D’après Norman Raschkowan, ces frais auraient dû diminuer davantage. Il donne en exemple le RFG moyen (pondéré) de 1,96 % des fonds équilibrés.

«Il est légèrement inférieur aux 2,06 % des fonds d’actions. Mais étant donné que le RFG moyen pondéré des fonds à revenu fixe est de 1,30 %, celui des fonds équilibrés devrait plutôt se situer autour de 1,68 %. Cet exemple illustre une grande lenteur à répondre aux besoins des investisseurs», avance le président de la firme de gestion privée Investissements DixCarré.

Selon lui, la baisse spectaculaire des frais de gestion entre 2006 et 2009 s’expliquerait en grande partie par de profonds changements dans la répartition d’actif des épargnants et investisseurs. «Les titres à revenu fixe et les fonds équilibrés ont accru leur popularité en raison d’une crainte du risque et de la volatilité», avance Norman Raschkowan.

Or, si rien ne change, prévient-il, les classes moyennes poursuivront leur migration vers des options moins coûteuses, comme les fonds négociés en Bourse.

«L’investisseur moyen est beaucoup plus informé que par le passé des options d’investissements et de l’impact des frais sur l’accumulation de richesse. Il peut aller ailleurs», martèle Norman Raschkowan.

À contre-courant

Un autre connaisseur donne un tout autre son de cloche.

«Jusqu’à un certain point, la structure de coûts des FCP est incompressible. Elle découle principalement des frais intrinsèques à la gestion active. Ces coûts se justifient pleinement dans les catégories où les talents des gestionnaires de portefeuille peuvent se déployer», signale Jean Morissette.

Consultant en gestion de patrimoine, l’ancien patron de Gestion financière Talvest et de Services financiers Partenaires Cartier donne en exemple les fonds d’actions de marchés émergents et le fonds de revenu de dette d’entreprise, «des secteurs qui ont besoin de gestionnaires qui en connaissent les rouages».

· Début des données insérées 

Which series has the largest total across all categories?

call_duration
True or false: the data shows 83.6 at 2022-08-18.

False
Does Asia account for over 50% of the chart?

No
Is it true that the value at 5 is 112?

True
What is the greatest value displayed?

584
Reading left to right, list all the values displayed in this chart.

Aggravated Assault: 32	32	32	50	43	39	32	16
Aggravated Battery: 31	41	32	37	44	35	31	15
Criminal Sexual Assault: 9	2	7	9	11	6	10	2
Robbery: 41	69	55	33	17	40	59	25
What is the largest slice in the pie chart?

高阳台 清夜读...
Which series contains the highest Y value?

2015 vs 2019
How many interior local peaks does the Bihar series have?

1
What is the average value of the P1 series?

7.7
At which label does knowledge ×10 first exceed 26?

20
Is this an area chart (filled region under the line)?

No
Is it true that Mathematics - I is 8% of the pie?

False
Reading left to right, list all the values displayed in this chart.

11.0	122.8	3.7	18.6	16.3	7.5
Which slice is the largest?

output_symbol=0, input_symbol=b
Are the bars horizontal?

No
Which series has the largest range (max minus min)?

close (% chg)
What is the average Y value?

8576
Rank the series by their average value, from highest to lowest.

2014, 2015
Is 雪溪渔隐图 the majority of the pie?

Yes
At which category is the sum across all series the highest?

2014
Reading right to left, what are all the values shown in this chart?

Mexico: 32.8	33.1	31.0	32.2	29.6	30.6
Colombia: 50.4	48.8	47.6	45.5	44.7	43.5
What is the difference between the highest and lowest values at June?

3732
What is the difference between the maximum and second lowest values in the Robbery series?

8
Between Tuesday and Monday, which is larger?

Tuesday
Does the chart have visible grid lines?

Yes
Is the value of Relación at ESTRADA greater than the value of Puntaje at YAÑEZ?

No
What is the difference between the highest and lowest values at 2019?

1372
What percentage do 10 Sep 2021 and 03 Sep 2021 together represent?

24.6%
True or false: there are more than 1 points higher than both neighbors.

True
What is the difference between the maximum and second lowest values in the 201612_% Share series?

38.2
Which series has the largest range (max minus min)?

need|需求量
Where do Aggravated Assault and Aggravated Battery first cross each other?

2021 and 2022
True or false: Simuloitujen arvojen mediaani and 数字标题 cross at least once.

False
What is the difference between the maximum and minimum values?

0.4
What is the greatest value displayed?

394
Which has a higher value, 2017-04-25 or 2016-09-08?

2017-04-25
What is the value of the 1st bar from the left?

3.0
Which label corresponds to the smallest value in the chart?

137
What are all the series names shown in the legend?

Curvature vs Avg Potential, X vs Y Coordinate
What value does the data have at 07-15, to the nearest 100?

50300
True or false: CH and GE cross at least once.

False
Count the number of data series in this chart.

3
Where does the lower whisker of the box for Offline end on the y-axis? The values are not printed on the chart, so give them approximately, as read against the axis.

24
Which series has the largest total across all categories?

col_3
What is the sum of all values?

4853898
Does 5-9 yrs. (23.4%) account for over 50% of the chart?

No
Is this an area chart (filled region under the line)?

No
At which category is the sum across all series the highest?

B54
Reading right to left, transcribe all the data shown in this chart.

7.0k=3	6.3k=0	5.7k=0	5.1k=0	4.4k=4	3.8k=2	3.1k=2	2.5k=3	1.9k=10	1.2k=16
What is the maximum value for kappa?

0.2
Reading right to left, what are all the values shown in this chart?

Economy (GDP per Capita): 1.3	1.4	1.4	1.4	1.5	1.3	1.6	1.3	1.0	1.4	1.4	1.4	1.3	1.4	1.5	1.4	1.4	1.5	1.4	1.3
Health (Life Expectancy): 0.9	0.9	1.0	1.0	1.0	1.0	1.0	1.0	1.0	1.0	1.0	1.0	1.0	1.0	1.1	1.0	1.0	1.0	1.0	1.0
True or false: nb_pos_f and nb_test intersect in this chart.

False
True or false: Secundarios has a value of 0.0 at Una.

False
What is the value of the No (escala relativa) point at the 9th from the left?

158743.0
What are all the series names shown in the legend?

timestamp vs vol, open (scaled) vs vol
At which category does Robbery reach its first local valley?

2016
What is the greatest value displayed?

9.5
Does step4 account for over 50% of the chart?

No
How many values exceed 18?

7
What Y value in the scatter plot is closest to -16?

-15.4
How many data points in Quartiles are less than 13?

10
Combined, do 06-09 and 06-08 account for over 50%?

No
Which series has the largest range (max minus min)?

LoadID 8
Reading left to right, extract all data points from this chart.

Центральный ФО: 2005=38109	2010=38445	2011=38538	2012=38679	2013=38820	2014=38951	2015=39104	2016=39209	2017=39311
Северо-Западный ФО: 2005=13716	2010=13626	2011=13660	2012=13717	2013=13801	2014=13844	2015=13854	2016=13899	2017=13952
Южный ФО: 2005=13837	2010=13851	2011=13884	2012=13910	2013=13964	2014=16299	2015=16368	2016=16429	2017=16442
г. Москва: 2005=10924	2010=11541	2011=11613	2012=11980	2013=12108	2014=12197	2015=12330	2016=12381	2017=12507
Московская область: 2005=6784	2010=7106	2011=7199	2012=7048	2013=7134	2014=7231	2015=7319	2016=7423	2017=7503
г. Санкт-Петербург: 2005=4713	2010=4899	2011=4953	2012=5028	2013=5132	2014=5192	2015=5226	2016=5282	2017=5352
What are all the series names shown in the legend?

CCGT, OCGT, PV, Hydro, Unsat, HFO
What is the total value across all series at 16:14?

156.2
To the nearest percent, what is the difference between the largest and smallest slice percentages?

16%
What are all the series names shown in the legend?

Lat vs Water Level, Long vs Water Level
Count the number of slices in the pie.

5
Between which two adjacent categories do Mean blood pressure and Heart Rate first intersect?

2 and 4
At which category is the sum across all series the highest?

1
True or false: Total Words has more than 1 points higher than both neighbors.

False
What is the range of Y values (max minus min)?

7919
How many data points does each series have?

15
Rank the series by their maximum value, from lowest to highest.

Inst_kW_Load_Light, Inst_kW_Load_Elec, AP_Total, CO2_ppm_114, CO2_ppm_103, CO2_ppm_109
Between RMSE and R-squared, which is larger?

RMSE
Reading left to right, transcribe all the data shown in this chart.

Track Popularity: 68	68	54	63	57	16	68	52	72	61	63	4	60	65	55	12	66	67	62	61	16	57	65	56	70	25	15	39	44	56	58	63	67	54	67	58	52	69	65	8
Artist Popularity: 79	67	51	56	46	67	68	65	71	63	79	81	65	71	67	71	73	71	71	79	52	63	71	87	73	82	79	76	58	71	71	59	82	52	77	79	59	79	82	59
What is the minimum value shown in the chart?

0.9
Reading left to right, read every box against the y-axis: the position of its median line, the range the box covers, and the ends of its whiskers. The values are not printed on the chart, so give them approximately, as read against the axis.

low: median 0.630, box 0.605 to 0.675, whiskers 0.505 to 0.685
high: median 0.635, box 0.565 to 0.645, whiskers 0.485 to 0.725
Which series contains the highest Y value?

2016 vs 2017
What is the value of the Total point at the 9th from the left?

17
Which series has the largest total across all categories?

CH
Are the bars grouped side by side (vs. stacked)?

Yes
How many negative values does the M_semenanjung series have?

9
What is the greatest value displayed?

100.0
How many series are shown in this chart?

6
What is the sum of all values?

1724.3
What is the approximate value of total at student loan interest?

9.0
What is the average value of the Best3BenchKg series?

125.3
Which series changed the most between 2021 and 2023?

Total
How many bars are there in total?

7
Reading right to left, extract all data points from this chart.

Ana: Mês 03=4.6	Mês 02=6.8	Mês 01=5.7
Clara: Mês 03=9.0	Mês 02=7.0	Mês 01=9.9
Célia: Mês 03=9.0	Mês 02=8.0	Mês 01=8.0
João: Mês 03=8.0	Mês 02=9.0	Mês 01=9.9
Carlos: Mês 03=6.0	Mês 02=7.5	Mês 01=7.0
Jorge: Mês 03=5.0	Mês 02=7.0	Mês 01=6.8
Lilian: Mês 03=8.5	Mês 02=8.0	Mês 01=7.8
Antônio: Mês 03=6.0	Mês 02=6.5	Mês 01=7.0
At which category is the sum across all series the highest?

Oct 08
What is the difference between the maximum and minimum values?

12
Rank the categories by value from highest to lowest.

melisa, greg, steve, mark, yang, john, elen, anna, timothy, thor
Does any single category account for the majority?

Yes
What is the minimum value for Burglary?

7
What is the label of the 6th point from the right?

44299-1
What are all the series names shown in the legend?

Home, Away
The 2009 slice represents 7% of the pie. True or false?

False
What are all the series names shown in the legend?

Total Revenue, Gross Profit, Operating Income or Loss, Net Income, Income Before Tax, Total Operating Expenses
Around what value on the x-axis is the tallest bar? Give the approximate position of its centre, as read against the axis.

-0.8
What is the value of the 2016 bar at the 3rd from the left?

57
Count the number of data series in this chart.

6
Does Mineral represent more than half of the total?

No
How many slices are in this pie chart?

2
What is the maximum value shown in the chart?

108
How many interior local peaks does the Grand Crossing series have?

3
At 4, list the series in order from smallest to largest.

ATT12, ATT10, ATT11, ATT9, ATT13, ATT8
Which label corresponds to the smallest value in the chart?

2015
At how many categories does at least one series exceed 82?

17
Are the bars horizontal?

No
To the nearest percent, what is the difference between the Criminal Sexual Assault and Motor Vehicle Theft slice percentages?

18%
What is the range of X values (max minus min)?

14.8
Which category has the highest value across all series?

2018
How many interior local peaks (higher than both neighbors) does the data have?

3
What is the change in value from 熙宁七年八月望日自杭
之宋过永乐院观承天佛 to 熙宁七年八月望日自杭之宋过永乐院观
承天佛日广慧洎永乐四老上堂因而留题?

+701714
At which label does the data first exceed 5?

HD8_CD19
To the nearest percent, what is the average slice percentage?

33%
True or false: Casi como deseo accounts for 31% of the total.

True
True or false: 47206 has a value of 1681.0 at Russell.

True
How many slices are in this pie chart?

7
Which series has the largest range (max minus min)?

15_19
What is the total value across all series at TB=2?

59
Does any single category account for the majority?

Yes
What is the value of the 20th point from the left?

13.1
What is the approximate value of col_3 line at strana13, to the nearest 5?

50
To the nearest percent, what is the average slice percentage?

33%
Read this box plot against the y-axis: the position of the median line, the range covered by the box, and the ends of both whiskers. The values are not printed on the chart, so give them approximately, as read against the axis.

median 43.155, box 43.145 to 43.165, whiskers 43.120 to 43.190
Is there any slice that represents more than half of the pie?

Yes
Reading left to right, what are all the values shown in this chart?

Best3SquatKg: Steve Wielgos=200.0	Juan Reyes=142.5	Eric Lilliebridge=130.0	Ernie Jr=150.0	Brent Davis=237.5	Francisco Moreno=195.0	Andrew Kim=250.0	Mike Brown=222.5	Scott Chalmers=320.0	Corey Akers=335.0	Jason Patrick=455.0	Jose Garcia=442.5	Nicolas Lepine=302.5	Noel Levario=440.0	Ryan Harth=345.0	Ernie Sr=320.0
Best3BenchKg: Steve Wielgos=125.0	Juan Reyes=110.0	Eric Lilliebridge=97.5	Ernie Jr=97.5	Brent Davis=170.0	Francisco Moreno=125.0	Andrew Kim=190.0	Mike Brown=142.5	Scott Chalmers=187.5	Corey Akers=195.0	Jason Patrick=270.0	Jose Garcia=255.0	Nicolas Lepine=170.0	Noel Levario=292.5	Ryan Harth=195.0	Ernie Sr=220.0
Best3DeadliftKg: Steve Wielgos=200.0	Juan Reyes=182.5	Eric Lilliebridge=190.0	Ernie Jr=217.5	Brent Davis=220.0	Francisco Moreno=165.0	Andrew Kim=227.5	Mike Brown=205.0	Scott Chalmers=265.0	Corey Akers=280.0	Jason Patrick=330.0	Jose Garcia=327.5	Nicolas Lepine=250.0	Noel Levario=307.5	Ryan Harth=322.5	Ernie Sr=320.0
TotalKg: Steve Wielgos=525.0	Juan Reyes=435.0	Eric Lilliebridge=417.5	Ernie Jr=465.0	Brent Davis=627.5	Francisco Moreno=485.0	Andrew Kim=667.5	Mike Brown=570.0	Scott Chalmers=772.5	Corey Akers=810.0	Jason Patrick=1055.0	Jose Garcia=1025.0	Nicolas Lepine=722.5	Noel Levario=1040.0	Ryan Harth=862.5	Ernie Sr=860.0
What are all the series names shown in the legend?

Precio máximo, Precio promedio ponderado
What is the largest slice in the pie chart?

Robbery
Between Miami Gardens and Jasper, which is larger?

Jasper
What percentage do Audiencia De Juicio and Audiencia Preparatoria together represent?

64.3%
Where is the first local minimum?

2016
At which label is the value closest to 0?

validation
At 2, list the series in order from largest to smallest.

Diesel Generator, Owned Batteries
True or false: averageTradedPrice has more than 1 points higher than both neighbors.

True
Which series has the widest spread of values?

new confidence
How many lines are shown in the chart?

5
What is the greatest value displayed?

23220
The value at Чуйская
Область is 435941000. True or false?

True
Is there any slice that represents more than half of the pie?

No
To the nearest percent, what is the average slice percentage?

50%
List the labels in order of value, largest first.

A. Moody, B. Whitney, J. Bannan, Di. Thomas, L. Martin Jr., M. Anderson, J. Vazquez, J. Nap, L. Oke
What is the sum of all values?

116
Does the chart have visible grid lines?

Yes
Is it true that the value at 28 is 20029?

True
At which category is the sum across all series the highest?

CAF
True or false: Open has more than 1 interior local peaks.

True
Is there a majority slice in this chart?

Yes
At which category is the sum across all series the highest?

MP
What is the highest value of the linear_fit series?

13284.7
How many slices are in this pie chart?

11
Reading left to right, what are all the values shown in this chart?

Jean Morissette constate que la «vraie baisse de coûts» qui touche les classes moyennes se trouve dans d’autres produits : les fonds négociés en Bourse (FNB) et les robots-conseillers.

«Prenons les FNB. Leurs frais sont avantageux. Et dans certaines catégories comme les titres à revenu fixe, les fonds communs ne pourront jamais les concurrencer. Toutefois, certaines catégories de fonds communs génèrent de meilleurs rendements, après frais. Ce sont ces catégories qui participeront à l’enrichissement des classes moyennes», conclut-il.

En suivant la pensée de Jean Morissette, on ne devrait pas s’attendre à des baisses uniformes de frais des FCP au cours de la prochaine décennie.